Rewrite the recommender systems text between "Large Scale Recommender" and "in such cases.", inclusive, putting "purchase records" wherever "click patterns" appears.

STUDY TEXT =
-*-*-

0

0

0

1

# Recommendation System Challenge

## Introduction

Recommender systems have been playing a pivotal role in various business settings like e-commerce sites, social media platforms, and other platforms involving user interaction with other users or products. Recommender systems provide valuable insights to gain actionable intelligence on these users.

Large Scale Recommender systems help in unraveling the latent information in the complex relational data between users and items. Mapping of the users space to the items space, to predict the interaction is a challenge. Inferring actionable information from variety of data sources collected either implicitly like, click patterns, browser history etc. or explicitly like ratings of books and movies, is what well designed recommender systems do consistently well.

## Matrix Factorizations

Depending on the source of information on the users and the items, there are variety of techniques to build recommender systems, each of them having a unique mathematical approach. Linear algebra and matrix factorisations are important to certain types of recommenders where user ratings are available and it is most ideal to apply methods like svd in such cases.

-*-*-

PROVIDED INFORMATION =

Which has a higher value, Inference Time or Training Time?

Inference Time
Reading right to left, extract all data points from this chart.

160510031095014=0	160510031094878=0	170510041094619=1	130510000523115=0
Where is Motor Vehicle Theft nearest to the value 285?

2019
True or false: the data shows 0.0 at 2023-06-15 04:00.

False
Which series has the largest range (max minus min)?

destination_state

-*-*-

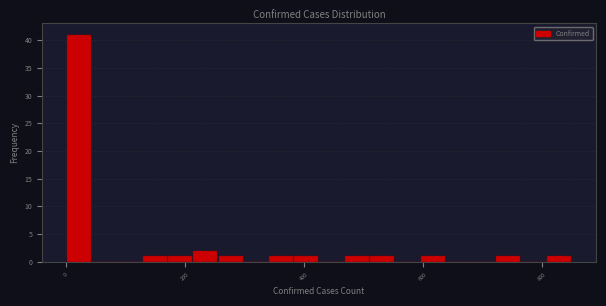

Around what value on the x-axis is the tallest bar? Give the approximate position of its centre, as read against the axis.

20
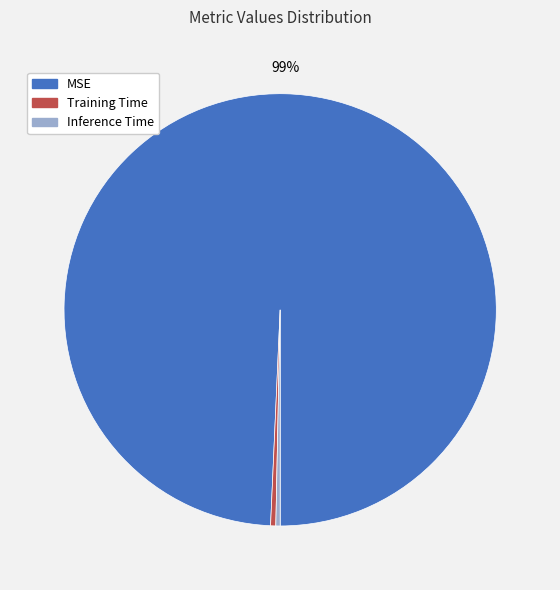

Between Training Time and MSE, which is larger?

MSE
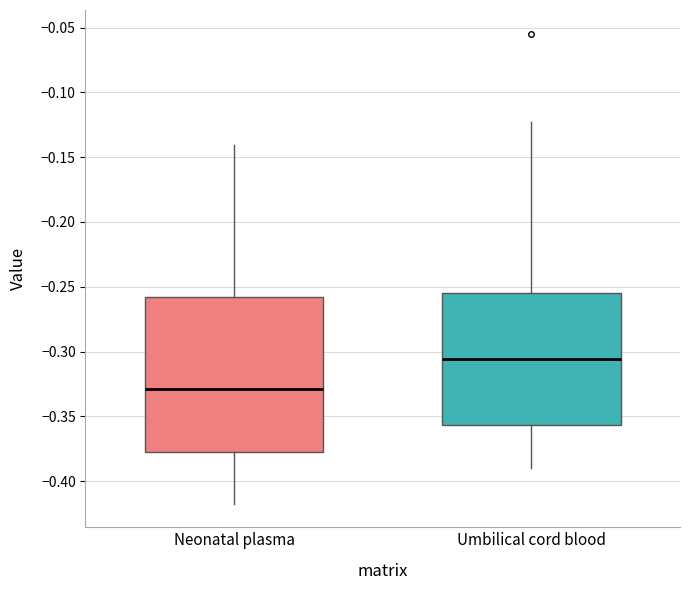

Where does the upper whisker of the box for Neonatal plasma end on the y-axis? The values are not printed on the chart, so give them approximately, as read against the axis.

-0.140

-*-*-

THE ANSWER =
Large Scale Recommender systems help in unraveling the latent information in the complex relational data between users and items. Mapping of the users space to the items space, to predict the interaction is a challenge. Inferring actionable information from variety of data sources collected either implicitly like, purchase records, browser history etc. or explicitly like ratings of books and movies, is what well designed recommender systems do consistently well.

## Matrix Factorizations

Depending on the source of information on the users and the items, there are variety of techniques to build recommender systems, each of them having a unique mathematical approach. Linear algebra and matrix factorisations are important to certain types of recommenders where user ratings are available and it is most ideal to apply methods like svd in such cases.